(Records supplied Opens)

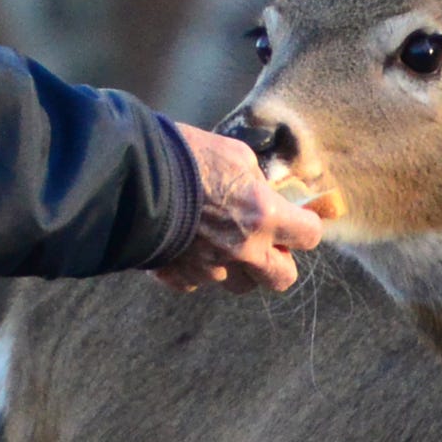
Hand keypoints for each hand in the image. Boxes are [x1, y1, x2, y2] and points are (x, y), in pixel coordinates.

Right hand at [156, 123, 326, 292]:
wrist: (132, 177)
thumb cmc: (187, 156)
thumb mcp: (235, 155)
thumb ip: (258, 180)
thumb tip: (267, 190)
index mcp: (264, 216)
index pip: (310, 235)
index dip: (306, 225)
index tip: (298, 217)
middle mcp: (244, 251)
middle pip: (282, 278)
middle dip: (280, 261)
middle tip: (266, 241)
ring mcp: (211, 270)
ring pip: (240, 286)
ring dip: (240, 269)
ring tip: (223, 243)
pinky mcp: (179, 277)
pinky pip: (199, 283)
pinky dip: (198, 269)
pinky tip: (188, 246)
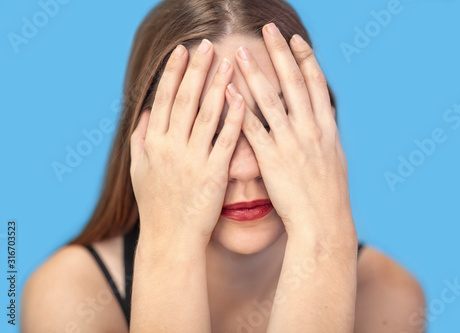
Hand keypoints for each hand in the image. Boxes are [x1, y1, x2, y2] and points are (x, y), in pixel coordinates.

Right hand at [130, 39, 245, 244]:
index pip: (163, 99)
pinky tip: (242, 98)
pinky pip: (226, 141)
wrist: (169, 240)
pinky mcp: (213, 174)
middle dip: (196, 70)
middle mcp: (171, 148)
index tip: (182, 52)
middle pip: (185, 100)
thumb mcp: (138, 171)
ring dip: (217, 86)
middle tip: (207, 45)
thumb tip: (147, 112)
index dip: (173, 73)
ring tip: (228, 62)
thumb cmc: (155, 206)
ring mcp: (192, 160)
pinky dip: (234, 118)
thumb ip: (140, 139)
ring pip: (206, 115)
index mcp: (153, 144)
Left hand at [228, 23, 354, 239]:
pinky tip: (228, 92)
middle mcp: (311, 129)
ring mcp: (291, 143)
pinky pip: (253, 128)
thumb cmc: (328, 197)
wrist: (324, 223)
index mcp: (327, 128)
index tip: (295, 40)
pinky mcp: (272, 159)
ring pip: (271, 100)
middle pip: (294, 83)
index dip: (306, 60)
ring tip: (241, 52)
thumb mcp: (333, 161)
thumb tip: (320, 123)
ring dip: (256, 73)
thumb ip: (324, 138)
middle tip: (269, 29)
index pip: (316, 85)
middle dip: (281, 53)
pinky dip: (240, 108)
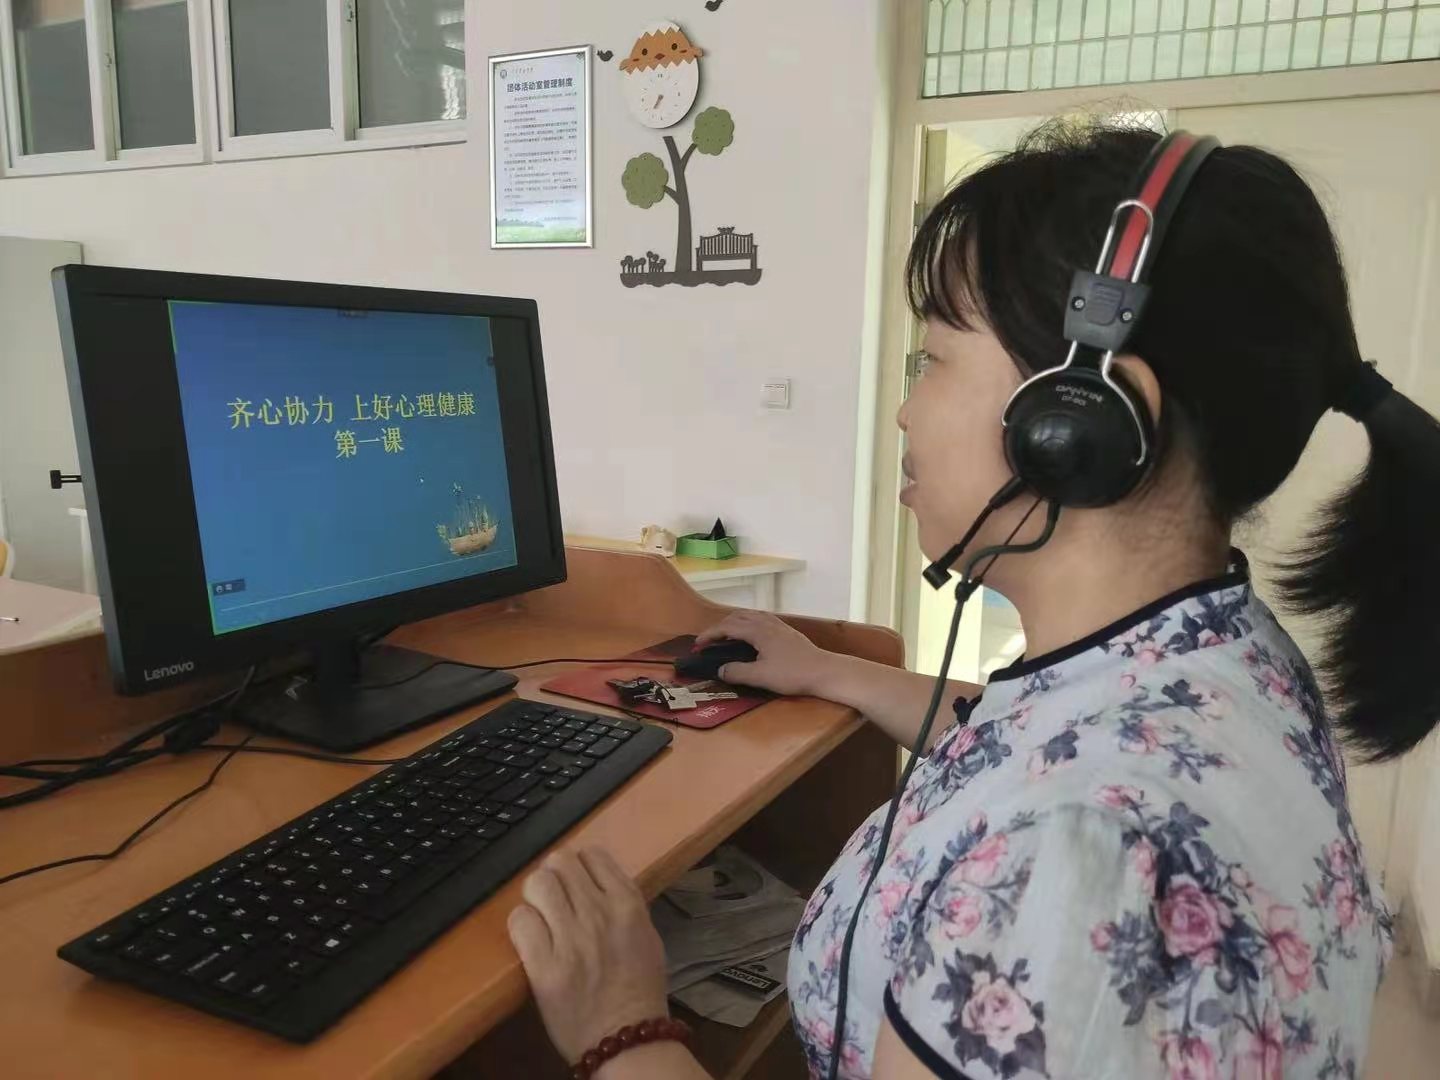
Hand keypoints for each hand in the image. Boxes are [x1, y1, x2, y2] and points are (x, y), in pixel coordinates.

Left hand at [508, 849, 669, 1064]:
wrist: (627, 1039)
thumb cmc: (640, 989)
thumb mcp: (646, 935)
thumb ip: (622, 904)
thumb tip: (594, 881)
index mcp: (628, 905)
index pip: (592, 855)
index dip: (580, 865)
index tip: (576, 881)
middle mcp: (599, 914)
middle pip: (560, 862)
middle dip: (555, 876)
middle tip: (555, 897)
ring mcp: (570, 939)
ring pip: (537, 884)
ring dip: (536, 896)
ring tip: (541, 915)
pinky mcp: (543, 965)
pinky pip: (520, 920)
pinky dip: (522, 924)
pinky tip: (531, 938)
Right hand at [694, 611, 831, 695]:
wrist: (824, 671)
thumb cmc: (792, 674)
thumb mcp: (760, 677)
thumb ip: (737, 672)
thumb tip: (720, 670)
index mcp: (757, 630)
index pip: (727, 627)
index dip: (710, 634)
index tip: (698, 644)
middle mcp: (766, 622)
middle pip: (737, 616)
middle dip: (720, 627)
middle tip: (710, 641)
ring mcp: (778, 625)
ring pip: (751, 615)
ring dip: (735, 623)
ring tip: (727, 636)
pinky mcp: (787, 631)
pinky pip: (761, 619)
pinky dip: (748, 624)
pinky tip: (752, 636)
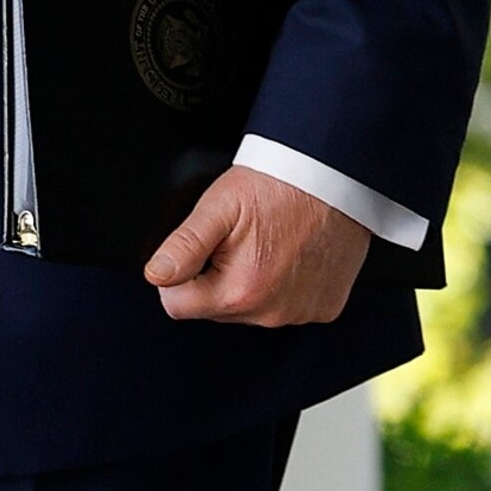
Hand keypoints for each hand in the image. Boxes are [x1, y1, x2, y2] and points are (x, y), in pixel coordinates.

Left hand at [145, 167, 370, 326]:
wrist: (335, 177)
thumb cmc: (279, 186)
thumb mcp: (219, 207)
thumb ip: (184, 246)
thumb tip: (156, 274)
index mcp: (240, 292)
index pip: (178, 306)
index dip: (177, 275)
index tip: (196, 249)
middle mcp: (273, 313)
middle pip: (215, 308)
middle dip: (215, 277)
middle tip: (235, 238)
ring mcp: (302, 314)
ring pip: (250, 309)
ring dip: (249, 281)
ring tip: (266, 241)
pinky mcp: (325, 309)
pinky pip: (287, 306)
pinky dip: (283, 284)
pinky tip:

(Records supplied Closes)

▶ About this exercise
One exact copy of the data is required, and it should hold no pictures.

▶ Task answer
Hand keypoints for each hand in the image. Boxes are [x1, y1, x2, y2] and points are (x, y), in pixel coordinates.

Right hand at [156, 123, 326, 292]:
wrist: (132, 177)
thumb cmc: (187, 156)
thumb mcp: (235, 155)
thumb ip: (258, 180)
thumb tip: (267, 190)
index mcp: (264, 216)
index pip: (310, 235)
index dip: (306, 225)
index tip: (298, 217)
middle mcp: (244, 251)
middle pip: (282, 278)
middle dip: (280, 261)
middle tip: (266, 241)
ring mcp: (211, 270)
ring pip: (240, 286)
ring dip: (240, 269)
ring tip: (223, 243)
pinky mcp: (179, 277)
pinky pip: (199, 283)
pinky dip: (198, 269)
pinky tip: (188, 246)
Hand keypoints for each hand in the image. Boxes are [x1, y1, x2, y2] and points are (x, y), in pixel coordinates.

Right hand at [130, 39, 245, 244]:
index pip: (163, 99)
pinky tip: (242, 98)
pinky pip: (226, 141)
wrist: (169, 240)
pinky mcp: (213, 174)
middle dip: (196, 70)
middle mcp: (171, 148)
index tip: (182, 52)
middle pip: (185, 100)
thumb mcp: (138, 171)
ring dip: (217, 86)
middle tip: (207, 45)
thumb tip: (147, 112)
index dip: (173, 73)
ring tip: (228, 62)
thumb cmc: (155, 206)
ring mcp: (192, 160)
pinky dip: (234, 118)
thumb ip: (140, 139)
ring pip: (206, 115)
index mcp: (153, 144)
Left hand at [228, 23, 354, 239]:
pinky tip: (228, 92)
middle mcp: (311, 129)
ring mcp: (291, 143)
pinky pip: (253, 128)
thumb cmc: (328, 197)
wrist: (324, 223)
index mcp: (327, 128)
index tip: (295, 40)
pinky mcp: (272, 159)
ring pip: (271, 100)
middle pip: (294, 83)
index dip: (306, 60)
ring tip: (241, 52)
thumb mcp: (333, 161)
thumb tip: (320, 123)
ring dip: (256, 73)
thumb ip: (324, 138)
middle tip: (269, 29)
index pip: (316, 85)
middle dip: (281, 53)
pinky dip: (240, 108)
Hand keypoints for each hand in the image. Boxes are [x1, y1, x2, y2] and points are (x, y), in pixel coordinates.

Left hand at [508, 849, 669, 1064]:
wrist: (627, 1039)
thumb cmc: (640, 989)
thumb mcp: (646, 935)
thumb ip: (622, 904)
thumb tip: (594, 881)
index mcp: (628, 905)
index pip: (592, 855)
index dip: (580, 865)
index tip: (576, 881)
middle mcp: (599, 914)
middle pip: (560, 862)
middle dip: (555, 876)
middle tip: (555, 897)
ring mcp: (570, 939)
ring pip: (537, 884)
ring dip: (536, 896)
ring tip: (541, 915)
pinky mcp: (543, 965)
pinky pip: (520, 920)
pinky dip: (522, 924)
pinky tip: (531, 938)
Right hand at [694, 611, 831, 695]:
wrist: (824, 671)
thumb cmc: (792, 674)
thumb mcp: (760, 677)
thumb ip: (737, 672)
thumb tip: (720, 670)
index mcp: (757, 630)
index pip: (727, 627)
index dip: (710, 634)
index tip: (698, 644)
middle mcp: (766, 622)
middle pip: (737, 616)
middle dip: (720, 627)
middle tip: (710, 641)
ring mcp: (778, 625)
ring pip: (751, 615)
ring dip: (735, 623)
ring tip: (727, 636)
pinky mcp: (787, 631)
pinky pip: (761, 619)
pinky dip: (748, 624)
pinky tip: (752, 636)
Hand keypoints for each hand in the image. Boxes are [x1, y1, x2, y2] and points are (x, y), in pixel coordinates.

Left hand at [145, 167, 370, 326]:
wrist: (335, 177)
thumb cmc: (279, 186)
thumb mcp: (219, 207)
thumb ip: (184, 246)
thumb tip: (156, 274)
index mcp: (240, 292)
index pip: (178, 306)
index dip: (177, 275)
index tip: (196, 249)
middle mcp: (273, 313)
middle pip: (215, 308)
middle dip: (215, 277)
middle tip: (235, 238)
ring mcp: (302, 314)
ring pip: (250, 309)
ring dip: (249, 281)
ring tip: (266, 241)
pinky mcp: (325, 309)
pinky pip: (287, 306)
pinky dip: (283, 284)
pinky tip:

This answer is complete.